Start of Data

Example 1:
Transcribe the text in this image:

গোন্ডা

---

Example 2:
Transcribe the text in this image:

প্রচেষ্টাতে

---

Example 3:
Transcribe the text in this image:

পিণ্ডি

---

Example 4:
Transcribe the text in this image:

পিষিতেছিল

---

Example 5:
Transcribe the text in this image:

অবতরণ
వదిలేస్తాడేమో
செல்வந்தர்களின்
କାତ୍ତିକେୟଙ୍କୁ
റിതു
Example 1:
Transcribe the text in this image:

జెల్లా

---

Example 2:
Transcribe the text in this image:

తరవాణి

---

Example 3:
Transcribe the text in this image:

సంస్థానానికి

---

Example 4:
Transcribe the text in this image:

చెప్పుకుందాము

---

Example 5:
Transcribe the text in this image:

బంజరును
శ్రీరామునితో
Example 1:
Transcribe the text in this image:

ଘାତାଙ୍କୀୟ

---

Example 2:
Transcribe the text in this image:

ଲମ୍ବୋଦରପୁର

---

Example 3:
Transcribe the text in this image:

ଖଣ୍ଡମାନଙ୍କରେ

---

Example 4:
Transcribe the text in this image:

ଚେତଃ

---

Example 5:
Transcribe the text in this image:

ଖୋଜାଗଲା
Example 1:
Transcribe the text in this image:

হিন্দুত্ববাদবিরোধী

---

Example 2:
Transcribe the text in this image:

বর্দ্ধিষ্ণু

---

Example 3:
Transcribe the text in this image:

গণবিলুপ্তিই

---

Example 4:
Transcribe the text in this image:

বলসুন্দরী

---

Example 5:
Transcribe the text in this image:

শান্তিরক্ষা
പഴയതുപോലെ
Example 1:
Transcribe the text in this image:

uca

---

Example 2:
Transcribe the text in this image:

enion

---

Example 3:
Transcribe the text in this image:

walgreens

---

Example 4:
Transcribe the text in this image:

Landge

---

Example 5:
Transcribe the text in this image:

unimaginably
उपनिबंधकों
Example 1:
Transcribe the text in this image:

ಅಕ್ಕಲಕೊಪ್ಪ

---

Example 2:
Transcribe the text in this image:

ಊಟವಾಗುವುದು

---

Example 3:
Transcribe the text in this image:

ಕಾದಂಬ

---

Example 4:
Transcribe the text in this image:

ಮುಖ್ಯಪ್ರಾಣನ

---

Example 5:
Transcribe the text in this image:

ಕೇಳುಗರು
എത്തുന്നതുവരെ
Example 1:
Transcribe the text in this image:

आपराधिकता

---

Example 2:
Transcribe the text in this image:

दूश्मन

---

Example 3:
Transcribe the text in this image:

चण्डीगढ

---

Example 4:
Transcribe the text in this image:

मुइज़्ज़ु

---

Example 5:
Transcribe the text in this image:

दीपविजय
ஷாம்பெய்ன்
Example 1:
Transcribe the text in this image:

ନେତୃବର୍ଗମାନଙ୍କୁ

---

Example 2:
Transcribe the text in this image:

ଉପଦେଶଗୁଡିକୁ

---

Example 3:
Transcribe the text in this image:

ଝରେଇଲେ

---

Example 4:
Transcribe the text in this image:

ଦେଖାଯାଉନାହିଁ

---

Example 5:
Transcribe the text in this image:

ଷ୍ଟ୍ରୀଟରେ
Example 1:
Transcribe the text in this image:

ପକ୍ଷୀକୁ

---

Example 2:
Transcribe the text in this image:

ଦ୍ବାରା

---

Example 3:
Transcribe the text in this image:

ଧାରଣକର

End of Data

**What the task asks:**
Retype all of the material. Each line must match exactly.

**Response to the task:**
Example 1:
Transcribe the text in this image:

গোন্ডা

---

Example 2:
Transcribe the text in this image:

প্রচেষ্টাতে

---

Example 3:
Transcribe the text in this image:

পিণ্ডি

---

Example 4:
Transcribe the text in this image:

পিষিতেছিল

---

Example 5:
Transcribe the text in this image:

অবতরণ
వదిలేస్తాడేమో
செல்வந்தர்களின்
କାତ୍ତିକେୟଙ୍କୁ
റിതു
Example 1:
Transcribe the text in this image:

జెల్లా

---

Example 2:
Transcribe the text in this image:

తరవాణి

---

Example 3:
Transcribe the text in this image:

సంస్థానానికి

---

Example 4:
Transcribe the text in this image:

చెప్పుకుందాము

---

Example 5:
Transcribe the text in this image:

బంజరును
శ్రీరామునితో
Example 1:
Transcribe the text in this image:

ଘାତାଙ୍କୀୟ

---

Example 2:
Transcribe the text in this image:

ଲମ୍ବୋଦରପୁର

---

Example 3:
Transcribe the text in this image:

ଖଣ୍ଡମାନଙ୍କରେ

---

Example 4:
Transcribe the text in this image:

ଚେତଃ

---

Example 5:
Transcribe the text in this image:

ଖୋଜାଗଲା
Example 1:
Transcribe the text in this image:

হিন্দুত্ববাদবিরোধী

---

Example 2:
Transcribe the text in this image:

বর্দ্ধিষ্ণু

---

Example 3:
Transcribe the text in this image:

গণবিলুপ্তিই

---

Example 4:
Transcribe the text in this image:

বলসুন্দরী

---

Example 5:
Transcribe the text in this image:

শান্তিরক্ষা
പഴയതുപോലെ
Example 1:
Transcribe the text in this image:

uca

---

Example 2:
Transcribe the text in this image:

enion

---

Example 3:
Transcribe the text in this image:

walgreens

---

Example 4:
Transcribe the text in this image:

Landge

---

Example 5:
Transcribe the text in this image:

unimaginably
उपनिबंधकों
Example 1:
Transcribe the text in this image:

ಅಕ್ಕಲಕೊಪ್ಪ

---

Example 2:
Transcribe the text in this image:

ಊಟವಾಗುವುದು

---

Example 3:
Transcribe the text in this image:

ಕಾದಂಬ

---

Example 4:
Transcribe the text in this image:

ಮುಖ್ಯಪ್ರಾಣನ

---

Example 5:
Transcribe the text in this image:

ಕೇಳುಗರು
എത്തുന്നതുവരെ
Example 1:
Transcribe the text in this image:

आपराधिकता

---

Example 2:
Transcribe the text in this image:

दूश्मन

---

Example 3:
Transcribe the text in this image:

चण्डीगढ

---

Example 4:
Transcribe the text in this image:

मुइज़्ज़ु

---

Example 5:
Transcribe the text in this image:

दीपविजय
ஷாம்பெய்ன்
Example 1:
Transcribe the text in this image:

ନେତୃବର୍ଗମାନଙ୍କୁ

---

Example 2:
Transcribe the text in this image:

ଉପଦେଶଗୁଡିକୁ

---

Example 3:
Transcribe the text in this image:

ଝରେଇଲେ

---

Example 4:
Transcribe the text in this image:

ଦେଖାଯାଉନାହିଁ

---

Example 5:
Transcribe the text in this image:

ଷ୍ଟ୍ରୀଟରେ
Example 1:
Transcribe the text in this image:

ପକ୍ଷୀକୁ

---

Example 2:
Transcribe the text in this image:

ଦ୍ବାରା

---

Example 3:
Transcribe the text in this image:

ଧାରଣକର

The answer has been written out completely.